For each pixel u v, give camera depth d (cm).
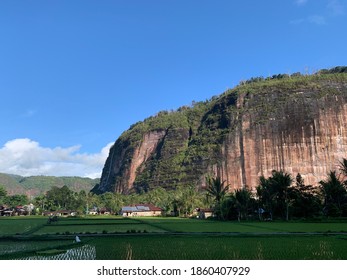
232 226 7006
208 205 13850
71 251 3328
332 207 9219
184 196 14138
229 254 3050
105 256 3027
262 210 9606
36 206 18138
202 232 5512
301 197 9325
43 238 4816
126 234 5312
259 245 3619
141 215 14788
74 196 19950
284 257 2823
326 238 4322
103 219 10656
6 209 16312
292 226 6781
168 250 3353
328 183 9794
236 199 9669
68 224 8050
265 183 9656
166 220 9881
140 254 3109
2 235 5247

──────────

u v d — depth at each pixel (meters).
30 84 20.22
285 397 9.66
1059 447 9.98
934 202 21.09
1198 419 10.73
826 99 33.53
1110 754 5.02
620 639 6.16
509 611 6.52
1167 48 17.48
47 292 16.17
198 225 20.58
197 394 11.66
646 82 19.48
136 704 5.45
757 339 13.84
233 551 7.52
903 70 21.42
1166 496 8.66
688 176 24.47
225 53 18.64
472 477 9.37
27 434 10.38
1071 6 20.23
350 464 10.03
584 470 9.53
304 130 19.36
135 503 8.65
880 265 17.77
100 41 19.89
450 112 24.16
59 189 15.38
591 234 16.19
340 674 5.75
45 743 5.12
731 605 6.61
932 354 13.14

──────────

* [WHAT TO PRODUCE]:
Using the entries shown above, reproduce verbatim the lines from the line bearing "47 292 16.17" to the line bearing "932 354 13.14", inclusive.

* [EXERCISE RESPONSE]:
47 292 16.17
198 225 20.58
197 394 11.66
646 82 19.48
136 704 5.45
757 339 13.84
233 551 7.52
903 70 21.42
1166 496 8.66
688 176 24.47
225 53 18.64
472 477 9.37
27 434 10.38
1071 6 20.23
350 464 10.03
584 470 9.53
304 130 19.36
135 503 8.65
880 265 17.77
100 41 19.89
450 112 24.16
59 189 15.38
591 234 16.19
340 674 5.75
45 743 5.12
731 605 6.61
932 354 13.14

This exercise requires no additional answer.